A good number of years ago I lost my studio space. I was forced to create whatever I was going to create in my small apartment at the time. I made an attempt at very small oil paintings, but even working on a diminutive scale the turps, linseed, and damar were overpowering and I ended up with a mess. Realizing my messy nature, I realized acrylics were also out of the question. I was never overly fond of watercolors either. I made a few small woodblock prints but didn't like the water-based inks as opposed to the smellier oil-based inks. Around that time I was pushed to create a couple of collages as part of a professional development class. I actually found that the result had potential. At the same time I was reading a good deal about Joseph Cornell and felt that collage and assemblage were an ideal art form under the circumstances... and perfectly suited to an exploration of my passion for books.
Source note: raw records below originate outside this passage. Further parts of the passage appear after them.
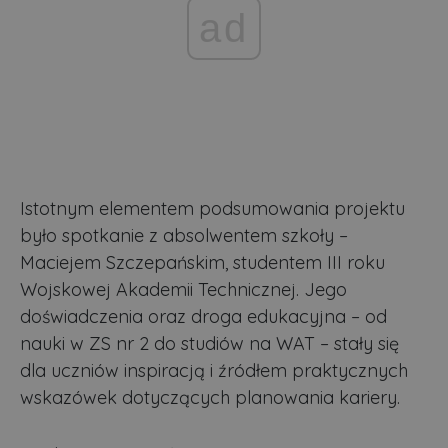
ad
Istotnym elementem podsumowania projektu
było spotkanie z absolwentem szkoły –
Maciejem Szczepańskim, studentem III roku
Wojskowej Akademii Technicznej. Jego
doświadczenia oraz droga edukacyjna – od
nauki w ZS nr 2 do studiów na WAT – stały się
dla uczniów inspiracją i źródłem praktycznych
wskazówek dotyczących planowania kariery.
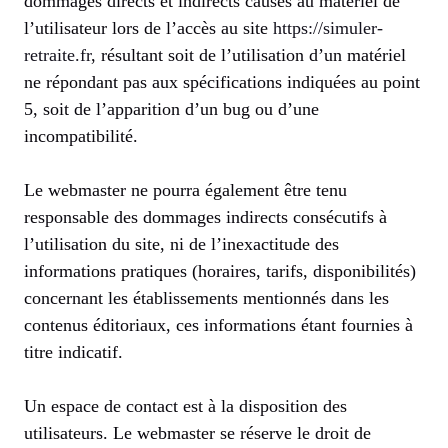
dommages directs et indirects causés au matériel de
l’utilisateur lors de l’accès au site
https://simuler-
retraite.fr
, résultant soit de l’utilisation d’un matériel
ne répondant pas aux spécifications indiquées au point
5, soit de l’apparition d’un bug ou d’une
incompatibilité.
Le webmaster ne pourra également être tenu
responsable des dommages indirects consécutifs à
l’utilisation du site, ni de l’inexactitude des
informations pratiques (horaires, tarifs, disponibilités)
concernant les établissements mentionnés dans les
contenus éditoriaux, ces informations étant fournies à
titre indicatif.
Un espace de contact est à la disposition des
utilisateurs. Le webmaster se réserve le droit de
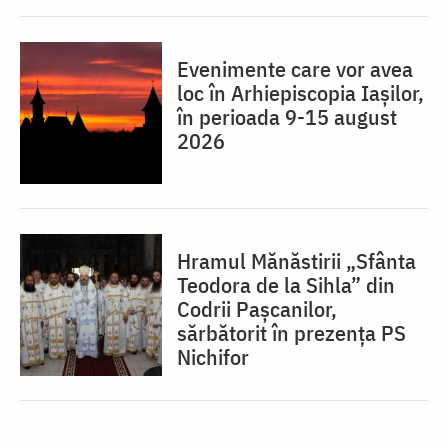
Evenimente care vor avea
loc în Arhiepiscopia Iaşilor,
în perioada 9-15 august
2026
Hramul Mănăstirii „Sfânta
Teodora de la Sihla” din
Codrii Pașcanilor,
sărbătorit în prezența PS
Nichifor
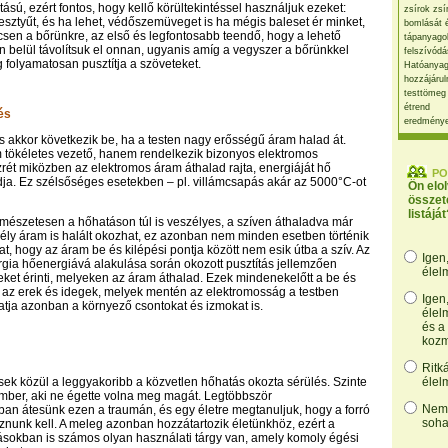
ású, ezért fontos, hogy kellő körültekintéssel használjuk ezeket:
zsírok zsí
esztyűt, és ha lehet, védőszemüveget is ha mégis baleset ér minket,
bomlását 
ccsen a bőrünkre, az első és legfontosabb teendő, hogy a lehető
tápanyago
n belül távolítsuk el onnan, ugyanis amíg a vegyszer a bőrünkkel
felszívódá
g folyamatosan pusztítja a szöveteket.
Hatóanyag
hozzájárul
testtömeg
étrend
és
eredmény
 akkor következik be, ha a testen nagy erősségű áram halad át.
m tökéletes vezető, hanem rendelkezik bizonyos elektromos
ezrét miközben az elektromos áram áthalad rajta, energiáját hő
PO
ja. Ez szélsőséges esetekben – pl. villámcsapás akár az 5000°C-ot
Ön elo
összet
listáját
mészetesen a hőhatáson túl is veszélyes, a szíven áthaladva már
ély áram is halált okozhat, ez azonban nem minden esetben történik
t, hogy az áram be és kilépési pontja között nem esik útba a szív. Az
Igen
gia hőenergiává alakulása során okozott pusztítás jellemzően
élel
teket érinti, melyeken az áram áthalad. Ezek mindenekelőtt a be és
, az erek és idegek, melyek mentén az elektromosság a testben
Igen
hatja azonban a környező csontokat és izmokat is.
élel
és a
kozm
Ritk
sek közül a leggyakoribb a közvetlen hőhatás okozta sérülés. Szinte
élel
ember, aki ne égette volna meg magát. Legtöbbször
Nem,
n átesünk ezen a traumán, és egy életre megtanuljuk, hogy a forró
soha
znunk kell. A meleg azonban hozzátartozik életünkhöz, ezért a
sokban is számos olyan használati tárgy van, amely komoly égési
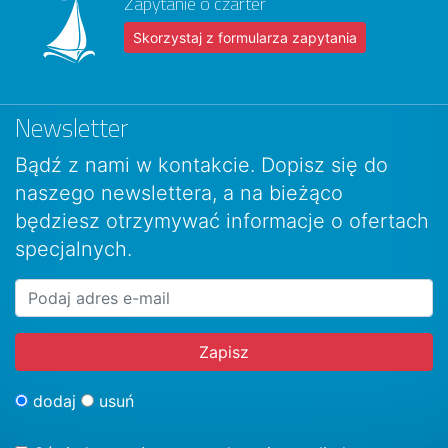
Zapytanie o czarter
Skorzystaj z formularza zapytania
Newsletter
Bądź z nami w kontakcie. Dopisz się do
naszego newslettera, a na bieżąco
będziesz otrzymywać informacje o ofertach
specjalnych.
dodaj
usuń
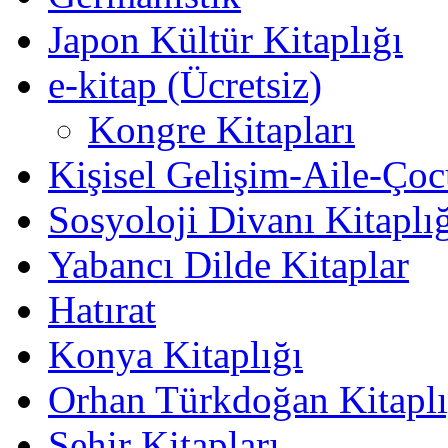
Japon Kültür Kitaplığı
e-kitap (Ücretsiz)
Kongre Kitapları
Kişisel Gelişim-Aile-Ço
Sosyoloji Divanı Kitaplı
Yabancı Dilde Kitaplar
Hatırat
Konya Kitaplığı
Orhan Türkdoğan Kitaplı
Şehir Kitapları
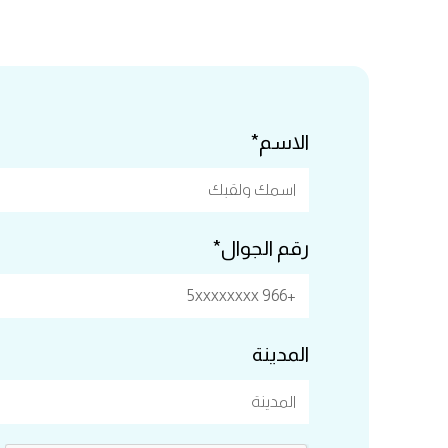
الاسم*
رقم الجوال*
المدينة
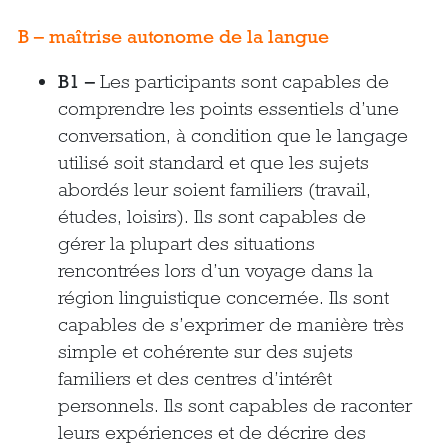
B – maîtrise autonome de la langue
B1 –
Les participants sont capables de
comprendre les points essentiels d’une
conversation, à condition que le langage
utilisé soit standard et que les sujets
abordés leur soient familiers (travail,
études, loisirs). Ils sont capables de
gérer la plupart des situations
rencontrées lors d’un voyage dans la
région linguistique concernée. Ils sont
capables de s’exprimer de manière très
simple et cohérente sur des sujets
familiers et des centres d’intérêt
personnels. Ils sont capables de raconter
leurs expériences et de décrire des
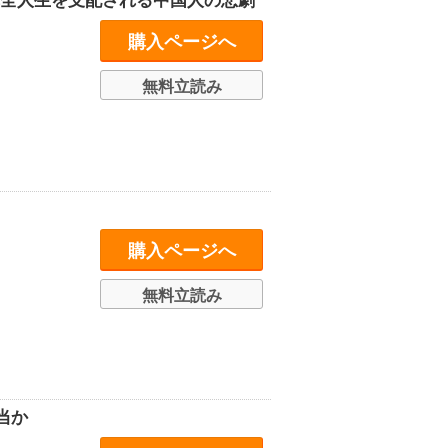
れ全人生を支配される中国人の悲劇
購入ページへ
無料立読み
購入ページへ
無料立読み
当か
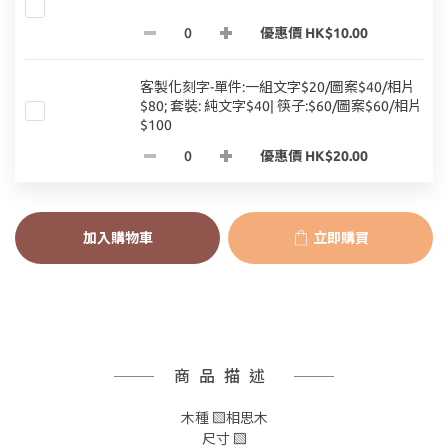
優惠價 HK$10.00
客製化刻字-單件:一組文字$20/圖案$40/相片
$80; 套裝: 純文字$40| 筷子:$60/圖案$60/相片
$100
優惠價 HK$20.00
加入購物車
立即購買
商品描述
木種 ▧相思木
尺寸 ▧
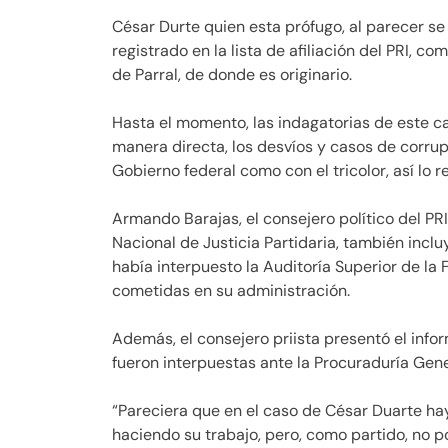
César Durte quien esta prófugo, al parecer se
registrado en la lista de afiliación del PRI, co
de Parral, de donde es originario.
Hasta el momento, las indagatorias de este ca
manera directa, los desvíos y casos de corrup
Gobierno federal como con el tricolor, así lo 
Armando Barajas, el consejero político del PRI
Nacional de Justicia Partidaria, también incl
había interpuesto la Auditoría Superior de la
cometidas en su administración.
Además, el consejero priista presentó el info
fueron interpuestas ante la Procuraduría Gen
“Pareciera que en el caso de César Duarte hay
haciendo su trabajo, pero, como partido, no po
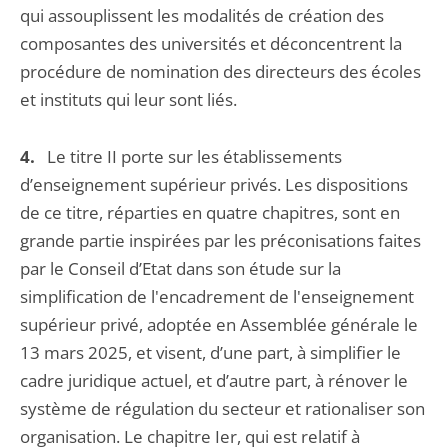
qui assouplissent les modalités de création des
composantes des universités et déconcentrent la
procédure de nomination des directeurs des écoles
et instituts qui leur sont liés.
4.
Le titre II porte sur les établissements
d’enseignement supérieur privés. Les dispositions
de ce titre, réparties en quatre chapitres, sont en
grande partie inspirées par les préconisations faites
par le Conseil d’Etat dans son étude sur la
simplification de l'encadrement de l'enseignement
supérieur privé, adoptée en Assemblée générale le
13 mars 2025, et visent, d’une part, à simplifier le
cadre juridique actuel, et d’autre part, à rénover le
système de régulation du secteur et rationaliser son
organisation. Le chapitre Ier, qui est relatif à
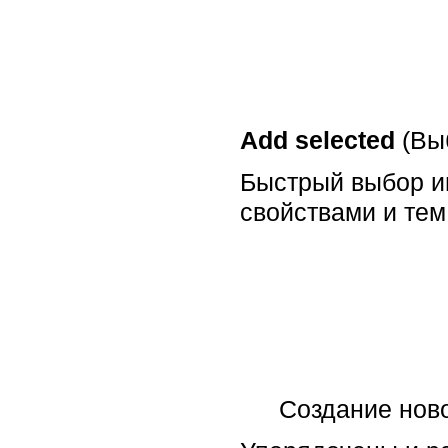
Add selected
(Вы
Быстрый выбор ин
свойствами и тем
Создание ново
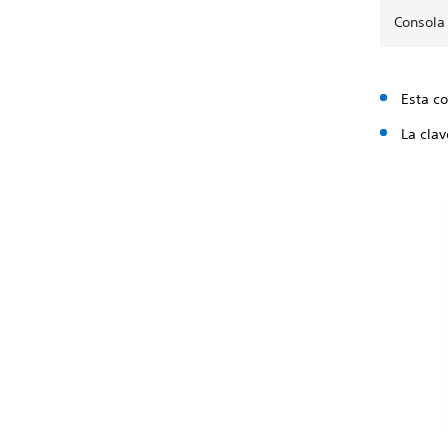
Consola 
Esta co
La clav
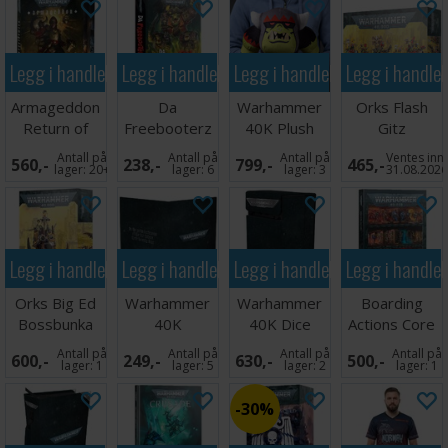
Legg i handlekurven
Legg i handlekurven
Legg i handlekurven
Legg i handle
Armageddon
Da
Warhammer
Orks Flash
Return of
Freebooterz
40K Plush
Gitz
Yarrick
Code
Figur Goff Ork
Antall på
Antall på
Antall på
Ventes inn
560,-
238,-
799,-
465,-
(Slipcase)
(Hardback)
Boy
lager:
20+
lager:
6
lager:
3
31.08.202
Legg i handlekurven
Legg i handlekurven
Legg i handlekurven
Legg i handle
Orks Big Ed
Warhammer
Warhammer
Boarding
Bossbunka
40K
40K Dice
Actions Core
Datasheet
Tower
Rules
Antall på
Antall på
Antall på
Antall på
600,-
249,-
630,-
500,-
Folio
lager:
1
lager:
5
lager:
2
lager:
1
30%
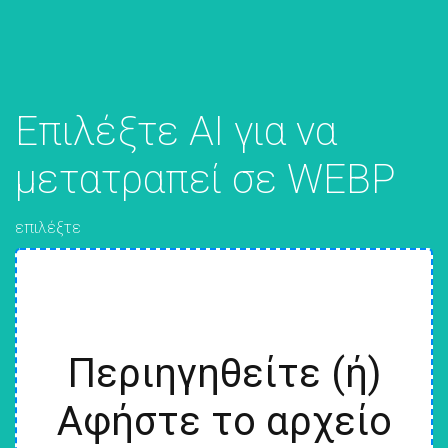
Επιλέξτε AI για να
μετατραπεί σε WEBP
επιλέξτε
Περιηγηθείτε (ή)
Αφήστε το αρχείο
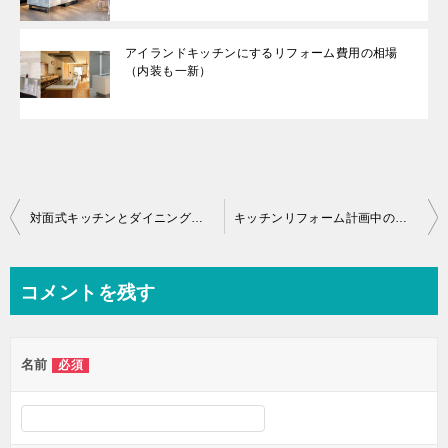
アイランドキッチンにするリフォーム費用の相場
（内装も一新）
投
対面式キッチンとダイニングテーブルのレイアウトは３つの要素と４つの注意点が肝
キッチンリフォーム計画中の人必見！洗濯機の場所はそこでＯＫ？
稿
ナ
コメントを残す
ビ
ゲ
名前
必須
ー
シ
ョ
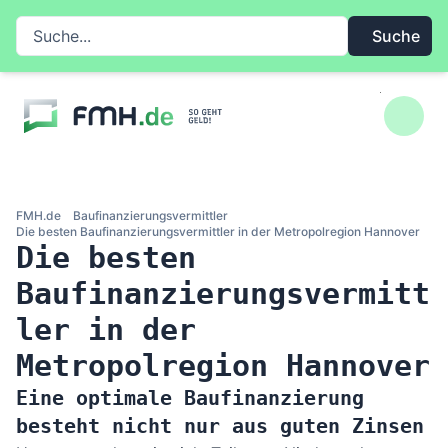
Zum Inhalt springen
Suche auf FMH.de
Suche
FMH.de
Baufinanzierungsvermittler
Die besten Baufinanzierungsvermittler in der Metropolregion Hannover
Die besten
Baufinanzierungsvermitt
ler in der
Metropolregion Hannover
Eine optimale Baufinanzierung
besteht nicht nur aus guten Zinsen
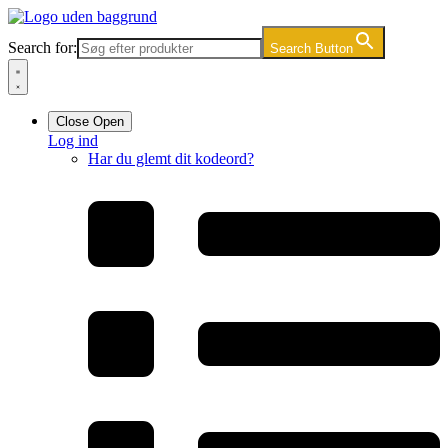
Videre
til
Search for:
Search Button
indhold
Close
Open
Log ind
Har du glemt dit kodeord?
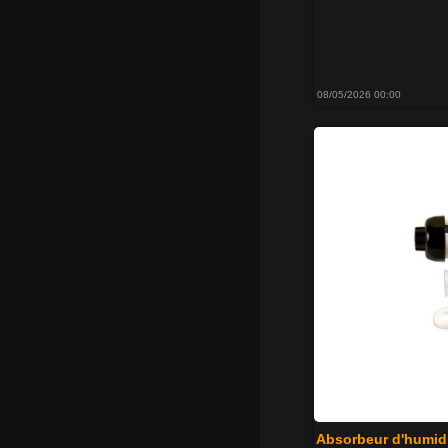
08/05/2026 00:00
Absorbeur d'humidi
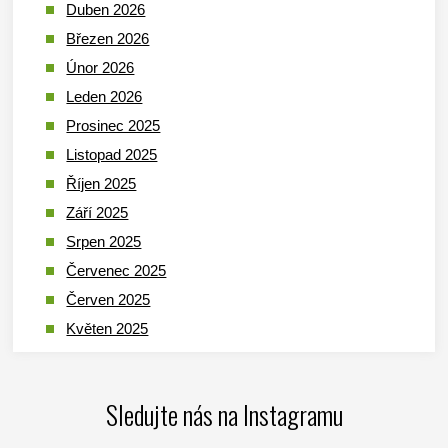
Duben 2026
Březen 2026
Únor 2026
Leden 2026
Prosinec 2025
Listopad 2025
Říjen 2025
Září 2025
Srpen 2025
Červenec 2025
Červen 2025
Květen 2025
Duben 2025
Březen 2025
Sledujte nás na Instagramu
Leden 2025
Prosinec 2024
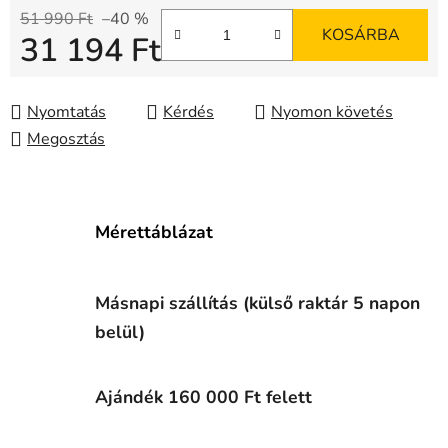
51 990 Ft
–40 %
KOSÁRBA
31 194 Ft
Egységár:
Nyomtatás
Kérdés
Nyomon követés
Megosztás
Mérettáblázat
Másnapi szállítás (külső raktár 5 napon
belül)
Ajándék 160 000 Ft felett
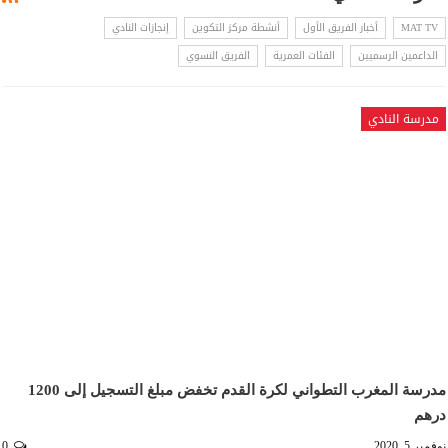
MAT TV
أخبار الفريق الأول
أنشطة مركز التكوين
إنجازات النادي
الداعمين الرسميين
الفئات العمرية
الفريق النسوي
مدرسة النادي
مدرسة المغرب التطواني لكرة القدم تخفض مبلغ التسجيل إلى 1200
درهم
نوفمبر 5, 2020
0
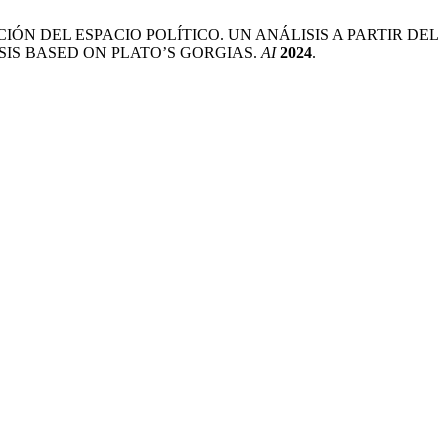
GURACIÓN DEL ESPACIO POLÍTICO. UN ANÁLISIS A PARTIR DEL
SIS BASED ON PLATO’S GORGIAS.
AI
2024
.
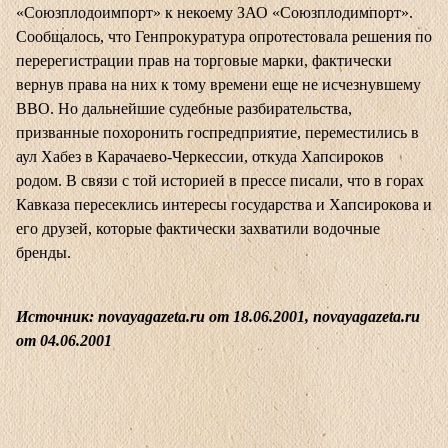
«Союзплодоимпорт» к некоему ЗАО «Союзплодимпорт».
Сообщалось, что Генпрокуратура опротестовала решения по
перерегистрации прав на торговые марки, фактически
вернув права на них к тому времени еще не исчезнувшему
ВВО. Но дальнейшие судебные разбирательства,
призванные похоронить госпредприятие, переместились в
аул Хабез в Карачаево-Черкессии, откуда Хапсироков
родом. В связи с той историей в прессе писали, что в горах
Кавказа пересеклись интересы государства и Хапсирокова и
его друзей, которые фактически захватили водочные
бренды.
Источник: novayagazeta.ru от 18.06.2001, novayagazeta.ru
от 04.06.2001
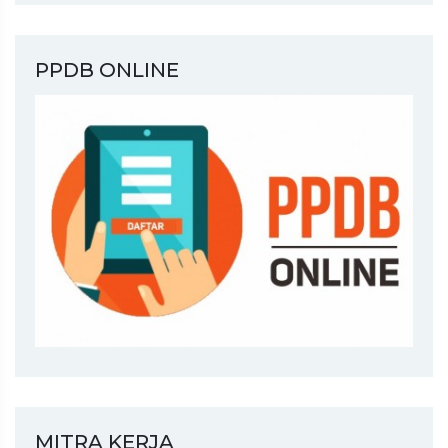
PPDB ONLINE
MITRA KERJA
My approach to collage did not involve the usual figure-ground relationship as found in my paintings. Rather, I was forced to think of the whole of the image. Nothing was less or more important within the image as a whole. When I again abandoned collage and started painting again, I began to think of the "background" as just as integral to the work as a whole as the figure. I begin working by drawing the figure as a two-dimensional shape within the field I am working in. Once that is established, I focus almost exclusively on the "background". I may enjoy the process of drawing the figure more than drawing/painting the background... and it may be more demanding. Nevertheless, I think of the figure as just part of the whole.
 
I was thinking that is true of your paintings. But not true of everyone's

Baldassare_Castiglione,_by_Raffaello_Sanzio.medium.jpg


Raphael's portrait is stunning... but the background is little more than a setting for the figure.
 
I think of a background as being the same thing as a foreground. Both are on the same plane so I generally disregard (IMO...irrelevant) “sacred rules” about depth and perspective. For me, it’s simply...shaped outlines, filled in with color forms, which are composed inside a border. Ideas are imaginary and so, “pure fantasy,” until they appear on the surface (or plane) of the canvas. And even then...in the end...the image is only 2D fakery.

So why pretend (anymore) that a background is anything more than what it is?